**Questions to answer**
**A)** Answer these from the law firm profitability article:
(i) What is the full name of the conference whose panelists are discussed?
(ii) Which quartile should firms focus on when they analyze firmwide performance data?
(iii) Which responsibilities has legal operations taken over?
**B)** Reproduce the law firm profitability article word for word, starting at the words "If we want to" and stopping after "global economic uncertainty.".

With a shaky economy and continued pressure on legal fees, law firms seek levers to improve profitability

May 12, 2023

If we want to see just how quickly things change, all we have to do is look at the legal sector. Emerging from the pandemic in 2021-2022, law firms were experiencing unprecedented growth. Less than two years later, firm leaders are dealing with demand slowdown, soaring expenses, client pushback on fees, talent retention issues, and cybersecurity threats, amid a backdrop of global economic uncertainty.

What can law firms do to make it through this period of continued economic instability?

That’s what the panelists at Sandpiper Partners’ 11th Annual Managing Law Firm Profitability, Pricing, and Data Analytics Conference aimed to answer. Our CEO, Clare Hart, joined a stellar panel of top law firm leaders, general counsels, and pricing experts to address these challenges.

Here are the takeaways from the event:

To drive profit, firms must focus on delivering value

When the market slows, the logical thing to do is to look for areas that can help shore up profitability. As one panelist asked, “What can we do about profitability in a low-demand environment? Where can we find an extra one to three percent [of profit] more?”

We start with the data. Law firms should have a thorough review of firmwide data – at the individual level, practice level, industry group level, etc. – and analyze performance, focusing on the bottom quartile. With this analysis, a law firm can ask whether an individual, practice group, or process, fits into the firm’s core strategy and whether it’s an investment they would like to keep.

However, while cost-cutting is a quick way to drive bottom-line profits and fix operational inefficiencies, it can also be a short-term strategy. A panelist from a legal consulting firm was quick to point out that any performance metrics-driven exercise should go hand-in-hand with an exploration of value. “We often think about value in terms of cost of services provided, but there’s a conversation expanding beyond that,” the panelist said. “How are you strengthening client relationships? Are you able to harness new technologies, like ChatGPT, and provide not just a more efficient delivery of legal services, but increased value and information back to your clients? These are the kinds of law firms that will separate themselves from the others.”

Clients’ Legal Operations roles are gaining more recognition as strategic functions

“Legal Ops is sort of a mixed bag, in terms of what it really means,” said one operations leader from a client organization. In spite of its vague and varied definition, legal operations as a function has grown in influence and value in the last few years, taking over important responsibilities, such as financial management, procurement, process support, even digital transformation.

**Extracted data**
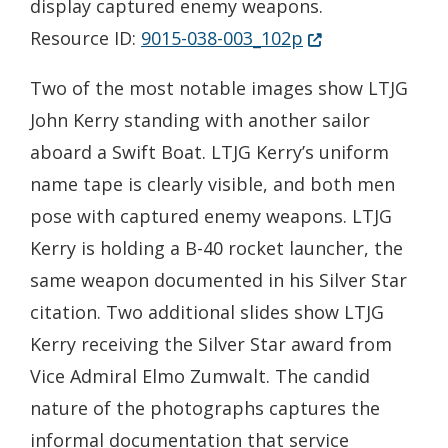
display captured enemy weapons.
(Opens in a new 
Resource ID:
9015-038-003_102p
Two of the most notable images show LTJG
John Kerry standing with another sailor
aboard a Swift Boat. LTJG Kerry’s uniform
name tape is clearly visible, and both men
pose with captured enemy weapons. LTJG
Kerry is holding a B-40 rocket launcher, the
same weapon documented in his Silver Star
citation. Two additional slides show LTJG
Kerry receiving the Silver Star award from
Vice Admiral Elmo Zumwalt. The candid
nature of the photographs captures the
informal documentation that service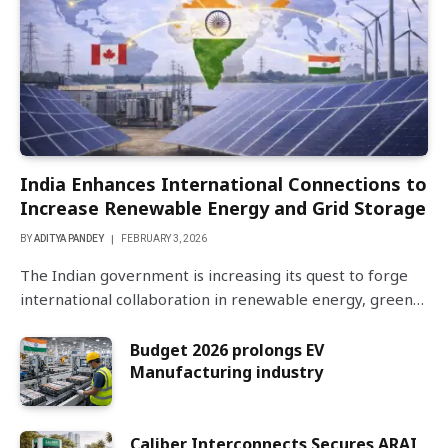
India Enhances International Connections to
Increase Renewable Energy and Grid Storage
BY
ADITYA PANDEY
FEBRUARY 3, 2026
The Indian government is increasing its quest to forge
international collaboration in renewable energy, green…
Budget 2026 prolongs EV
Manufacturing industry
Caliber Interconnects Secures ARAI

**Your written answers**
**A)**
(i) Sandpiper Partners’ 11th Annual Managing Law Firm Profitability, Pricing, and Data Analytics Conference
(ii) The bottom quartile
(iii) Financial management, procurement, process support, and digital transformation

**B)**
If we want to see just how quickly things change, all we have to do is look at the legal sector. Emerging from the pandemic in 2021-2022, law firms were experiencing unprecedented growth. Less than two years later, firm leaders are dealing with demand slowdown, soaring expenses, client pushback on fees, talent retention issues, and cybersecurity threats, amid a backdrop of global economic uncertainty.